-- start GIVEN PASSAGE --
The global climate has changed dramatically in recent decades. Since the pre-industrial era, global warming has led to a temperature increase of 1.1 °C [1]. It is widely known that industrial carbon emissions contribute significantly to global warming. Similar to other industries, the cement industry has implemented a variety of strategies to reduce its carbon footprint. Over the past several decades, low-carbon cements have received the most attention. The majority of low-carbon cements employ supplementary cementitious materials (SCMs), thereby reducing the clinker factor. The concrete industry aims to achieve a clinker factor of 0.52 by 2050, down from the current value of 0.62 [2]. Typically, fly ash, blast furnace slag, and natural pozzolana are employed in the production of low-carbon cements [3,4,5,6]. However, most of these materials are byproducts from industries which are also going through green transition. Fly ash, for example, is a byproduct from coal-fired power plants that are expected to close in the coming years [7]. If adequate replacement for the most common SCMs is not found, the transition to carbon neutrality will be delayed. Due to their widespread availability, kaolinitic clays become an important source of SCMs in this scenario [8]. Particularly, Limestone Calcined Clay Cement (LC3) has proven its capability to be a good replacement as a binder in concrete [5,6,7,8]. The LC3 system has better early-age strength, chloride ingress resistance, and a carbon footprint that is 40 percent lower than Portland cement [9,10,11,12,13,14,15,16,17,18,19].

In general, thermal activation of kaolinitic clays leads to the formation of metakaolin, which gives the clays their reactivity. In the LC3 system, metakaolin reacts with portlandite, water, and sulfate to form C-A-S-H, ettringite, and AFm phases [14,15]. Other clay minerals, such as illite, also contribute to pozzolanic reactivity; however, various researchers have reported that the benefits are negligible compared to kaolinite [16]. Therefore, the quantity of kaolinite within the clay is the determining factor for properties of LC3. Avet et al. reported that the amounts of reacted metakaolin in the LC3 system were quite similar for calcined clays with more than 50% kaolinite content and concluded that optimum kaolinite content is about 60 percent [17].
-- end GIVEN PASSAGE --
-- start INFORMATION PROVIDED --
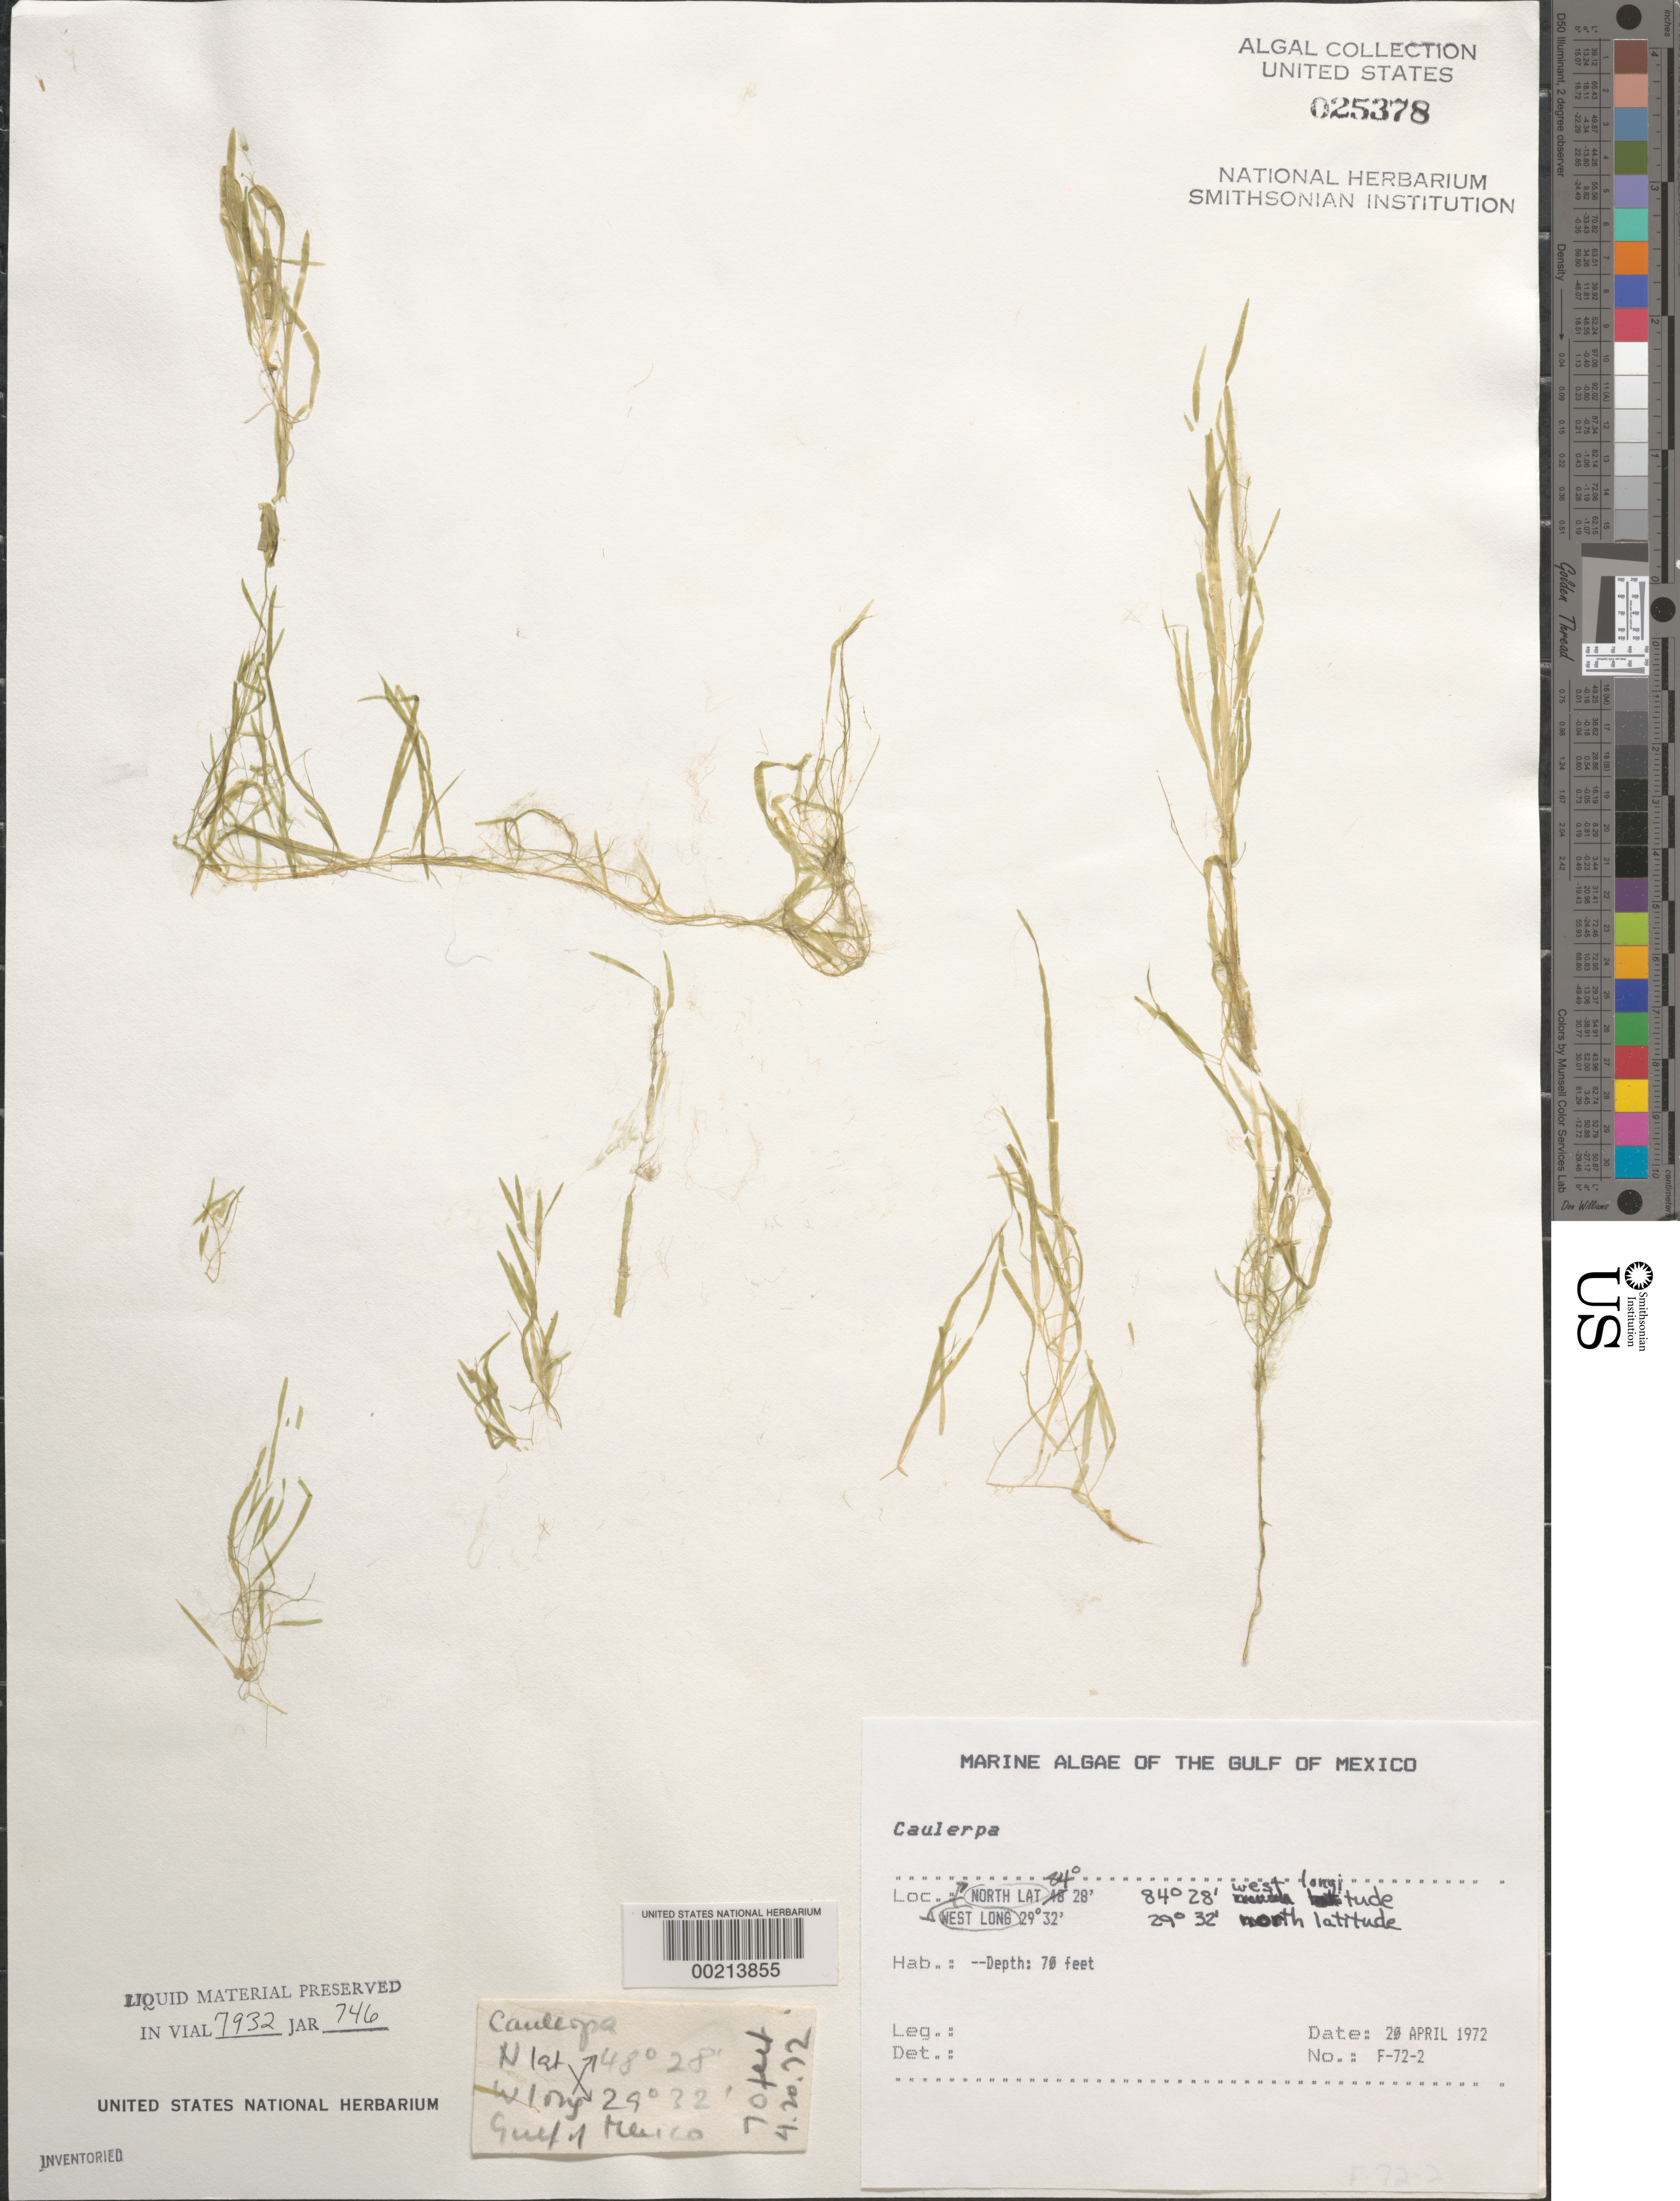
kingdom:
-- end INFORMATION PROVIDED --
#### JOBS:
**1)** According to the passage on low-carbon cements, why is the amount of kaolinite in a clay the determining factor for the properties of LC3? Answer in one to three sentences.
**2)** Resume the passage on low-carbon cements from the point where it stops.

#### WRITTEN RESPONSES:
**1)** Thermal activation of kaolinitic clays forms metakaolin, which gives the clays their reactivity and, in the LC3 system, reacts with portlandite, water, and sulfate. Other clay minerals such as illite also add some pozzolanic reactivity, but researchers have reported that their benefits are negligible compared to kaolinite, so kaolinite content governs LC3 properties.

**2)**
Clays with the recommended kaolinite cannot be found everywhere. Flegar et al. found that most of the clays collected in Croatia had no more than 20% kaolinite [20]. Few studies have been conducted on the use of low-grade clay in concrete, and it has been reported that low-grade clays could be used to replace cement [21,22,23,24]. In the long run, the phase assemblage of the LC3 system was found to be quite similar regardless of the different kaolinite content, while the kinetics of the evolution of hydration products were distinct [25]. Therefore, the clays with lower kaolinite content could also be a viable solution to make LC3 system.

The primary focus of this study was to analyze the performance of concrete with two different clays collected from East South-East Europe: one with a moderate amount of kaolinite and the other with a very low kaolin content. LC3 systems were formulated using these two clays to evaluate their durability in terms of electrical resistivity, chloride penetration, and water absorption. The aim of the research was to compare their durability and identify critical properties which are the most impacted by the kaolinite content. In addition, the effect of kaolinite content on the binding of chlorides and pore structure was systematically evaluated.

2. Materials and Methods

2.1. Materials

Portland cement of type CEM I 42.5R (as per EN 196-1) was used in all mixtures as a primary binder. Two different clays were used, labeled A and B. The kaolinite of raw clays was determined using thermogravimetric (TG) analysis, and the mass loss between 400 °C and 600 °C was attributed to the dihydroxylation of kaolinite [16]. Limestone used in the study was obtained as waste powder from limestone quarry in Zvečaj. In addition, CEM II/B-S (blended cement with blast furnace slag) was utilized to make a mix for comparing the performance of limestone-calcined clay mixes to a classical blended cement available at the market. As shown in

Table 1. Chemical oxides of each material used in this study.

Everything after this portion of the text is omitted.